Woah, that is completely unnecessary and in-efficient. You can as mentioned above loop through all parts.
Not that good of scripting, but I do know this.
After the line: if hit.Parent:FindFirstChild(“Humanoid”) then
link the humanoid to another variable, then declare the “.Health” property to 0
Hope helps
But if there are 27 parts that kill, 27 scripts is inefficient
He could just put them in a folder and duplicate a preexisting one.
i haven’t tested this code, but this hypothetically should work
put all your killbricks in a model
if this works, this script could be anywhere to reference the model and get all bricks inside it to kill. not sure if it works with a folder, you could try.
local killBricks = killbrickmodel
local killBrickchildren = killBricks:GetChildren()
for i = 1, #killBrickChildren do
part = killBrickChildren[i]
part.Touched:Connect(function(hit)

■ **SOURCE DATA**:
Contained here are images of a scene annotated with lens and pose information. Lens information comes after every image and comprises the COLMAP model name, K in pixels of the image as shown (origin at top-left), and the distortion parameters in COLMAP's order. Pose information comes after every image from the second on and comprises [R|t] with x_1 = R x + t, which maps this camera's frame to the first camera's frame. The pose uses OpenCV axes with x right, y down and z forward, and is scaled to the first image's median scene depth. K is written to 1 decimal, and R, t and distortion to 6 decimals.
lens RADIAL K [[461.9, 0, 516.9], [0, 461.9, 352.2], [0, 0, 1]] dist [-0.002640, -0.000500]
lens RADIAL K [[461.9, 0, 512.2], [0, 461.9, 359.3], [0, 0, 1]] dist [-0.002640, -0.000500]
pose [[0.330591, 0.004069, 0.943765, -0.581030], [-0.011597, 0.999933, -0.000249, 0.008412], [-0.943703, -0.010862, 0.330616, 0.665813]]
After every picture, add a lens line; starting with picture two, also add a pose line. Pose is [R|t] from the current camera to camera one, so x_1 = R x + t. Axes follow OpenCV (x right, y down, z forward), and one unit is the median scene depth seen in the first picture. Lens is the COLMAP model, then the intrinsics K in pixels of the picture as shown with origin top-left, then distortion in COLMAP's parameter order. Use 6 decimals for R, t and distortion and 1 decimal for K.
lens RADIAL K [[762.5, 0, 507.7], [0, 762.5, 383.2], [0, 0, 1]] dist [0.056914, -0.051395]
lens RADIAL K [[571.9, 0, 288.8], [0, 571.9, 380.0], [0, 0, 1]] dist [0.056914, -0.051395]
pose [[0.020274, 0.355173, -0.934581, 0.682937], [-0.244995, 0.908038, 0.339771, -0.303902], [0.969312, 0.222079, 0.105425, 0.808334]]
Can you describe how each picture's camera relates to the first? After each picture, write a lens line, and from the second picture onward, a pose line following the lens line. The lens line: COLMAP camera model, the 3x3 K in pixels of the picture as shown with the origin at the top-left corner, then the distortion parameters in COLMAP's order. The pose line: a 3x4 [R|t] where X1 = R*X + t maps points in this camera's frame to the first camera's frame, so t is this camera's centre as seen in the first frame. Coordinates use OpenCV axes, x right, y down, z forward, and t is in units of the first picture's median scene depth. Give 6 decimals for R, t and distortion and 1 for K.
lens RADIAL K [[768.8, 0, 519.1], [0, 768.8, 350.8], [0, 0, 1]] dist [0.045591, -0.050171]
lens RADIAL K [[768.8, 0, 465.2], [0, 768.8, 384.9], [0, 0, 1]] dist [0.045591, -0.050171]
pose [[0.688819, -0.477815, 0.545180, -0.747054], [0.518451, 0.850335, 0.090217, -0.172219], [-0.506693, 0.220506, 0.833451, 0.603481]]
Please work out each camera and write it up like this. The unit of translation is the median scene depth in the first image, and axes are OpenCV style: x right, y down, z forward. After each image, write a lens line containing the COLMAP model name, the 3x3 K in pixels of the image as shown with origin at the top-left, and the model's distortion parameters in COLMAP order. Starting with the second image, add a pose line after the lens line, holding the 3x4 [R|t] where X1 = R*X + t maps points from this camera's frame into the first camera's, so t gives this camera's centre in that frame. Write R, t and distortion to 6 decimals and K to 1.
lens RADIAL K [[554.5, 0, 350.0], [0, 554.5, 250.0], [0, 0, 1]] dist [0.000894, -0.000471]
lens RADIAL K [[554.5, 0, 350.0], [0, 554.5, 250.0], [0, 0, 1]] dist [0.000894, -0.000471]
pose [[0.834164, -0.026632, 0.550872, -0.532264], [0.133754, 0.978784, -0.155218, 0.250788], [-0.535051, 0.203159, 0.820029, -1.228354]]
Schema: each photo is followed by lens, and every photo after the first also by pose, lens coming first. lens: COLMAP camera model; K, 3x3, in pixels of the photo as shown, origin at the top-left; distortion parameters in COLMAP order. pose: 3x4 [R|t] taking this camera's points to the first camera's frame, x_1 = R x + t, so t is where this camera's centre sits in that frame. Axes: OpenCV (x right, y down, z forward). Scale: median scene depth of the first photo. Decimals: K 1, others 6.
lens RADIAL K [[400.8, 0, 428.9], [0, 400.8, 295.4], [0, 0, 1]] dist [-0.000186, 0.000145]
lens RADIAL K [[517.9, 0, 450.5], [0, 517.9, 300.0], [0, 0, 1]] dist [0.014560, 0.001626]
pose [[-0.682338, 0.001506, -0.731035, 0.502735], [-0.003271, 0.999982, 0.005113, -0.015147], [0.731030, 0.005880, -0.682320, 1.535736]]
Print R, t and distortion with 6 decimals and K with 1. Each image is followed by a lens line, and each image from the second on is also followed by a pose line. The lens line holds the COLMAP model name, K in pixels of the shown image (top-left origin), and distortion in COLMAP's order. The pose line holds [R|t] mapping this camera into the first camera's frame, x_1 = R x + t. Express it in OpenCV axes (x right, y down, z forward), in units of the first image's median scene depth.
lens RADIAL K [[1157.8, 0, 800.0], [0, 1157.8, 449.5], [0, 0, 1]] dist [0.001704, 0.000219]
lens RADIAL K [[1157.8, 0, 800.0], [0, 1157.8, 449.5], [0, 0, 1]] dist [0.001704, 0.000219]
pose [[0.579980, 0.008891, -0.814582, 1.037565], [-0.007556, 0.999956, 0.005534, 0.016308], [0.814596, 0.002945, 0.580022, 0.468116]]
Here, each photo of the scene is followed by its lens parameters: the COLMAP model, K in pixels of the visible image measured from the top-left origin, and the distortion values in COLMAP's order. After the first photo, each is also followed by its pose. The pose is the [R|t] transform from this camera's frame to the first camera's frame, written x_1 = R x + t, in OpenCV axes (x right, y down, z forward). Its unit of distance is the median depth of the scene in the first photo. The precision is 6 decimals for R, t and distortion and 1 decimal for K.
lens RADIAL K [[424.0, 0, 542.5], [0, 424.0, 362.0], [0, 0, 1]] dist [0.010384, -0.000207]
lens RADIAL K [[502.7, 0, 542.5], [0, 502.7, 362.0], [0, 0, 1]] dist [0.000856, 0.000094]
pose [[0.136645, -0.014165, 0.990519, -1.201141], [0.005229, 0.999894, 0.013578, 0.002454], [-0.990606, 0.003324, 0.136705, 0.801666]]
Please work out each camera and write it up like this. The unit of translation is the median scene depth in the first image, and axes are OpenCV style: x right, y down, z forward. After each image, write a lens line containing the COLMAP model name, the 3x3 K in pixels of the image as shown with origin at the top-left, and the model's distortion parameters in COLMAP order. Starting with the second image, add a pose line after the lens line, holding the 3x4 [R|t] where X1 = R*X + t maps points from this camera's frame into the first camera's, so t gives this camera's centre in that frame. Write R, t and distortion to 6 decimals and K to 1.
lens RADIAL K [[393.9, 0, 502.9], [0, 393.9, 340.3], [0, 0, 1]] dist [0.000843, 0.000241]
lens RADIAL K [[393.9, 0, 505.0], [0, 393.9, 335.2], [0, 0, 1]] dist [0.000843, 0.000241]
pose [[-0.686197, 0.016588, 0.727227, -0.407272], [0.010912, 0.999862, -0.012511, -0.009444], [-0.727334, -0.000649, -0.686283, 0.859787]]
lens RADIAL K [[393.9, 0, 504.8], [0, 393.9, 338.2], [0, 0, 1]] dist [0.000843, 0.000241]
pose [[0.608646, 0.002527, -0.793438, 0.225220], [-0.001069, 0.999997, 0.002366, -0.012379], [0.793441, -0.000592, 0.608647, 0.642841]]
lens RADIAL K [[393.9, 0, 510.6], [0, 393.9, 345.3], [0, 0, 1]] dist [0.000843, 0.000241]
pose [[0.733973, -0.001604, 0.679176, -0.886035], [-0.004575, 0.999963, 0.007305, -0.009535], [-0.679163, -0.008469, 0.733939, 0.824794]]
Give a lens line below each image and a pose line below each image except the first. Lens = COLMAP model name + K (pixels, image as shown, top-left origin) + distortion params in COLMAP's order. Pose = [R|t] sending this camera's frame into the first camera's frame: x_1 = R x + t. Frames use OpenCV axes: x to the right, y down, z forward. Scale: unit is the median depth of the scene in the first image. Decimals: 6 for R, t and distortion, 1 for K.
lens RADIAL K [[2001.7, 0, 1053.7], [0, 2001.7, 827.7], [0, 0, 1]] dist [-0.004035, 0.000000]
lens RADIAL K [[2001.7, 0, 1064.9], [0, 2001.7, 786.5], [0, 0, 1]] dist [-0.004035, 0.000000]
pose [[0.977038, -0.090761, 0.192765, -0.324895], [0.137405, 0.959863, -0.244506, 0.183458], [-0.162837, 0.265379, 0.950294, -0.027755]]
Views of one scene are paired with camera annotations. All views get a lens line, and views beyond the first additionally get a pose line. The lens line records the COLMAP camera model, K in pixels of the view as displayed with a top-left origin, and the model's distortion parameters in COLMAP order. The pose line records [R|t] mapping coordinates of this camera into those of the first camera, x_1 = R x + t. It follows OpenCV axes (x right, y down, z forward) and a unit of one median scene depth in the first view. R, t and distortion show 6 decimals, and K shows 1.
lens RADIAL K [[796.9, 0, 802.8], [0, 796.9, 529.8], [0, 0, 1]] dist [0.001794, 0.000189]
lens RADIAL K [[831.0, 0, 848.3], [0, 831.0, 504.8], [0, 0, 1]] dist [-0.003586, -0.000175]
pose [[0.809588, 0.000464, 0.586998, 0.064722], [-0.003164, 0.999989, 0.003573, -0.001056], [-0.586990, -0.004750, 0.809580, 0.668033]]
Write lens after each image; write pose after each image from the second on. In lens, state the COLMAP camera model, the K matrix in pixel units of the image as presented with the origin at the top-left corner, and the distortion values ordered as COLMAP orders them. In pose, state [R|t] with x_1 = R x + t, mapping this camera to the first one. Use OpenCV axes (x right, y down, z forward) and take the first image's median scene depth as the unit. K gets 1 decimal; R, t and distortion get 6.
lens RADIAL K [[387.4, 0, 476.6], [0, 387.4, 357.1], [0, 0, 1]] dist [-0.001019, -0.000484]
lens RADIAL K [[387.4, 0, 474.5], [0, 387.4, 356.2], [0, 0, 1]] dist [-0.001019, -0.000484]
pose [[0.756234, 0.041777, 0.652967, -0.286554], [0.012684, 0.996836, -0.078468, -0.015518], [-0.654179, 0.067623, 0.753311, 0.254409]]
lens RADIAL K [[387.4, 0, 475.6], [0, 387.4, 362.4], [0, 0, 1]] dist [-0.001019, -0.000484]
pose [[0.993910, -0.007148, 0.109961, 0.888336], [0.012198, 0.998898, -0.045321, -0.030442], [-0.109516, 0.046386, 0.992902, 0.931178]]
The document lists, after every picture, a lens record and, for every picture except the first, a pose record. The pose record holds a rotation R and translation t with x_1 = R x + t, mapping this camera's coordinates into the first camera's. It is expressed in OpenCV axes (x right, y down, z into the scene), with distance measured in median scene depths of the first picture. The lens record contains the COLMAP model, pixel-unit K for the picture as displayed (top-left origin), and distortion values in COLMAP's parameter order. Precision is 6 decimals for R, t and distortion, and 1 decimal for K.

■ **EXERCISE A**: Can you copy everything in the kill-brick scripting discussion from "After the line: if" down to "killBrickchildren = killBricks:GetChildren()", word for word?
■ **EXERCISE B**: What comes next in the kill-brick scripting discussion, picking up right after its final line?

■ **TASK RESULT A**:
After the line: if hit.Parent:FindFirstChild(“Humanoid”) then
link the humanoid to another variable, then declare the “.Health” property to 0
Hope helps
But if there are 27 parts that kill, 27 scripts is inefficient
He could just put them in a folder and duplicate a preexisting one.
i haven’t tested this code, but this hypothetically should work
put all your killbricks in a model
if this works, this script could be anywhere to reference the model and get all bricks inside it to kill. not sure if it works with a folder, you could try.
local killBricks = killbrickmodel
local killBrickchildren = killBricks:GetChildren()

■ **TASK RESULT B**:
if hit.Parent:FindFirstChild("Humanoid") then
hit.Parent:FindFirstChild("Humanoid").Health = 0
end
end)
end
That doesn’t make any sense. You don’t need to have individual script for each part, as this is just redundant. If you want to do that, you just clone the main part.
Something wierd just happened.
If i die now, the camera stays where it was when i died.
What if he wanted to change how kill bricks would work? He would have to go through tons of scripts and change all of them.
Lol i just would love to spend my afternoon changing 27 identical scripts!
You would like to change a ton of scripts?
try this
I know it works for children inside a model, so i assume events like tocuched would work too. as for a folder I’m not sure.
The problem has already been solved, but thank you for your efforts!
Let’s suggest you have a lot of kill bricks and they are in a folder, so you would do:
local KillParts = game.Workspace.KillParts:GetChildren()
for index, killPart in pairs(KillParts:GetChildren()) do
if killPart:IsA("BasePart") then
killPart.Touched:Connect(function(Hit)
if Hit.Parent:IsA("Model") and Hit.Parent:FindFirstChild("Humanoid") then
Hit.Parent:BreakJoints() --This will instantly kill the player, because it will break the joints of the character.
end
end)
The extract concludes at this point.